> Dataset extract
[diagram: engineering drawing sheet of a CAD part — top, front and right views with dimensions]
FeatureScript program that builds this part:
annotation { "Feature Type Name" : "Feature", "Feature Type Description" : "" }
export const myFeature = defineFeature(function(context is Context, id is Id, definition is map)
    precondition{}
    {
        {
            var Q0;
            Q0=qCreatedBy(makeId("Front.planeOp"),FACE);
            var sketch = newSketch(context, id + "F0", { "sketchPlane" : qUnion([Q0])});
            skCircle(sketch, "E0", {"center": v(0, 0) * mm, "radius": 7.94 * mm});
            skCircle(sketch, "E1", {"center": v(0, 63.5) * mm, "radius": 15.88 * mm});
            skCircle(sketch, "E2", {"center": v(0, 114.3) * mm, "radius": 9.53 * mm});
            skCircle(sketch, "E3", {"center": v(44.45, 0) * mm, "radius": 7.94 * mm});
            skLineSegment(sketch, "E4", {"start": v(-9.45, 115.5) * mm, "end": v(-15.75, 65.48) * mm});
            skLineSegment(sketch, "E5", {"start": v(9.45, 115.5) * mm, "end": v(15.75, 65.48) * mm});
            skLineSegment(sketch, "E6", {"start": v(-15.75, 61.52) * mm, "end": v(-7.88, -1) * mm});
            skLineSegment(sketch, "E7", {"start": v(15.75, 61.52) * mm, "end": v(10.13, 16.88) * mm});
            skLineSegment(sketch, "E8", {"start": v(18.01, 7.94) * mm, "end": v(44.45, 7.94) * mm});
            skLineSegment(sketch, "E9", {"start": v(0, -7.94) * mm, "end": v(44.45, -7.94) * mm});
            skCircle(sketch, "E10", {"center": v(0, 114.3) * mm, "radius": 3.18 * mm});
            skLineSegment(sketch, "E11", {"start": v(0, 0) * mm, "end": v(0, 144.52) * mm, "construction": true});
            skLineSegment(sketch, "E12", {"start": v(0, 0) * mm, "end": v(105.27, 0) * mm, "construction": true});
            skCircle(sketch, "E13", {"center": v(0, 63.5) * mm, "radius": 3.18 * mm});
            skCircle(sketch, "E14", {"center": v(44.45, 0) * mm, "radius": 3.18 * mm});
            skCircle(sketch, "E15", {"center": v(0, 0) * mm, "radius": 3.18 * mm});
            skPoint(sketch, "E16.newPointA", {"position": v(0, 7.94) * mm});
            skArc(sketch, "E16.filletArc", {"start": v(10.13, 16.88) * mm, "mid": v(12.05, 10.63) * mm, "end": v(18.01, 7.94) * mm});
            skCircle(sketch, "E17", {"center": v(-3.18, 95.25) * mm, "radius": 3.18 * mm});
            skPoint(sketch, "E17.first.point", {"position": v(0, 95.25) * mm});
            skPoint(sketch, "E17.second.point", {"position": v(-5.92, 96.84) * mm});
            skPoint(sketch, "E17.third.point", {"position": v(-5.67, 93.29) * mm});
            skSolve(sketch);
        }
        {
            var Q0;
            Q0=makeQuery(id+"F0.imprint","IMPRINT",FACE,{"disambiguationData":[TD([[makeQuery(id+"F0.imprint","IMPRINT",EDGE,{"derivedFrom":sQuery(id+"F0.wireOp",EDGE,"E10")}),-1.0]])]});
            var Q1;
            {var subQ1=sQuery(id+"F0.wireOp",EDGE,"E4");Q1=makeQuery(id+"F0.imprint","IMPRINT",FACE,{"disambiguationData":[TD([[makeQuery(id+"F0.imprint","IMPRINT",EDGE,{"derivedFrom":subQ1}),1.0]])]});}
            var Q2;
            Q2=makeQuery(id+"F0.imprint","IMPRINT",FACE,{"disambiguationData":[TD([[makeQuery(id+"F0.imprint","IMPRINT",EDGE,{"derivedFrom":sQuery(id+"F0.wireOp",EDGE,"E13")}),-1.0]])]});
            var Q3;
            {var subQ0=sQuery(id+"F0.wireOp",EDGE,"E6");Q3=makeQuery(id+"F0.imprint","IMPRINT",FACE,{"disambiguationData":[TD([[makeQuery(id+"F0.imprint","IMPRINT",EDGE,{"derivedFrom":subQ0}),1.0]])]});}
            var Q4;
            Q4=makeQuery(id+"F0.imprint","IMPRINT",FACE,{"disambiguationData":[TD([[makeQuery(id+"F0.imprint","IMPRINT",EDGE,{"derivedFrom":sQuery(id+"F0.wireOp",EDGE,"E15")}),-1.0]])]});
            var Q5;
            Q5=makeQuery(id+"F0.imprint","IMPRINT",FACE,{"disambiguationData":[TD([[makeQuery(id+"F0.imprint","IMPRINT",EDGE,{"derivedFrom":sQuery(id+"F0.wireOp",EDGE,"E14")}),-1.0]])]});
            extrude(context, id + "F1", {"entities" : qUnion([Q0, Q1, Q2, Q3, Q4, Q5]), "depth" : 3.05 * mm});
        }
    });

> Written task
Reproduce the data word for word from its first line through the line containing "v(-9.45, 115.5) *", with both of those lines included.

> Exercise response
[diagram: engineering drawing sheet of a CAD part — top, front and right views with dimensions]
FeatureScript program that builds this part:
annotation { "Feature Type Name" : "Feature", "Feature Type Description" : "" }
export const myFeature = defineFeature(function(context is Context, id is Id, definition is map)
    precondition{}
    {
        {
            var Q0;
            Q0=qCreatedBy(makeId("Front.planeOp"),FACE);
            var sketch = newSketch(context, id + "F0", { "sketchPlane" : qUnion([Q0])});
            skCircle(sketch, "E0", {"center": v(0, 0) * mm, "radius": 7.94 * mm});
            skCircle(sketch, "E1", {"center": v(0, 63.5) * mm, "radius": 15.88 * mm});
            skCircle(sketch, "E2", {"center": v(0, 114.3) * mm, "radius": 9.53 * mm});
            skCircle(sketch, "E3", {"center": v(44.45, 0) * mm, "radius": 7.94 * mm});
            skLineSegment(sketch, "E4", {"start": v(-9.45, 115.5) * mm, "end": v(-15.75, 65.48) * mm});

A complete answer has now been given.